Most of the contents in this post is taking from Multi-Tenant Data Architecture. This is just a quick reference.
Designing single-instance, multi-tenant architecture is not that easy. It required more work to do. SaaS application is distinguished by three qualities: scalability, configurability, and multi-tenant efficiency.
Three approaches for multi-tenant:
- Easy to implement.
- Isolation which lead to security
- Ability to customize to each tenant.
- Easy to backup and restore in case of failure
- cost of maintenance and backup equipments.
- The number of tenants that can be housed on a given database server is limited by the number of databases that the server can support.
Suitable: For customers that are willing to pay extra for added security and customizability. For example: banking or medical records.
Shared Database, Separate Schemas:
- Easy to implement.
- Moderate degree of logical data isolation for security-conscious tenants.
- More tenants per server than the separate-database approach, which leads to low cost.
- Tenant data is harder to restore in the event of a failure. Therefore, to restore a single customer’s data, the database administrator may have to restore the database to a temporary server, and then import the customer’s tables into the production server–a complicated and potentially time-consuming task.
Suitable: For applications that use a relatively small number of database tables, on the order of about 100 tables per tenant or fewer.
Shared Database, Shared Schema
- Lowest hardware and backup equipment costs.
- Additional development effort in the area of security.
- More harder to restore. Restoring data for a tenant is similar to that for the Separate-schema approach, with the additional complication that individual rows in the production database must be deleted and then reinserted from the temporary database.
Suitable: when it is important that the application be capable of serving a large number of tenants with a small number of servers.
For more details read this topic Choosing an Approach
Scalability of database:
Two main tools to use when scaling out a database out are replication and partitioning.

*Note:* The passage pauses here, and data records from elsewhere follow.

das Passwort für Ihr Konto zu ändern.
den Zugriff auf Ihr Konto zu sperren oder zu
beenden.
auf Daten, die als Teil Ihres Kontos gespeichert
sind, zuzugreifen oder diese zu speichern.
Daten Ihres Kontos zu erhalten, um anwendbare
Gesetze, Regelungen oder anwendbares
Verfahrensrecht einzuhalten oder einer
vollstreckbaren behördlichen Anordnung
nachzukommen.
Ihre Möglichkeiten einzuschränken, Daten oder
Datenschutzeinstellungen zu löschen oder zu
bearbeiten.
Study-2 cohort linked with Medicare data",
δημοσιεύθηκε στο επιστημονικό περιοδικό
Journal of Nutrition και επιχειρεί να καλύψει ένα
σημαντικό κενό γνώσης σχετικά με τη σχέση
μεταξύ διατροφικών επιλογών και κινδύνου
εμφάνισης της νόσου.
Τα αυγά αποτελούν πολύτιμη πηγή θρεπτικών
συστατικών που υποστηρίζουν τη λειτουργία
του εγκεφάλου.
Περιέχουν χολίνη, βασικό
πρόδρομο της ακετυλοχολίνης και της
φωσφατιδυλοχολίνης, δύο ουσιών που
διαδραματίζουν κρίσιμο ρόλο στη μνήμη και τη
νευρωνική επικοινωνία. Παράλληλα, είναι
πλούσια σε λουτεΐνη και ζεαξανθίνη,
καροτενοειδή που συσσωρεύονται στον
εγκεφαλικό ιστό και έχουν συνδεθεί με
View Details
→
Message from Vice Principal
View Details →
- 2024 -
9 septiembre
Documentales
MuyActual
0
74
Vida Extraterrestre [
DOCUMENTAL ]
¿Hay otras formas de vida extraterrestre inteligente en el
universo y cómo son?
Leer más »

Replication involves copying all or part of a database to another location, and then keeping the copy or copies synchronized with the original.
Partitioning involves pruning subsets of the data from a database and moving the pruned data to other databases or other tables in the same database.
Horizontal partitioning means that the database is divided into two or more smaller databases using the same schema and structure, but with fewer rows in each table. The simplest way to scaleout a shared database is through horizontal (row-based) partitioning based on tenant ID. SaaS shared databases are well-suited to horizontal partitioning because each tenant has its own set of data, so you can easily target individual tenant data and move it.
Vertical partitioning means that one or more individual tables are divided into smaller tables with the same number of rows, but with each table containing a subset of the columns from the original.
Database clustur: deplicate databases on multible servers and load balance connection to these servers.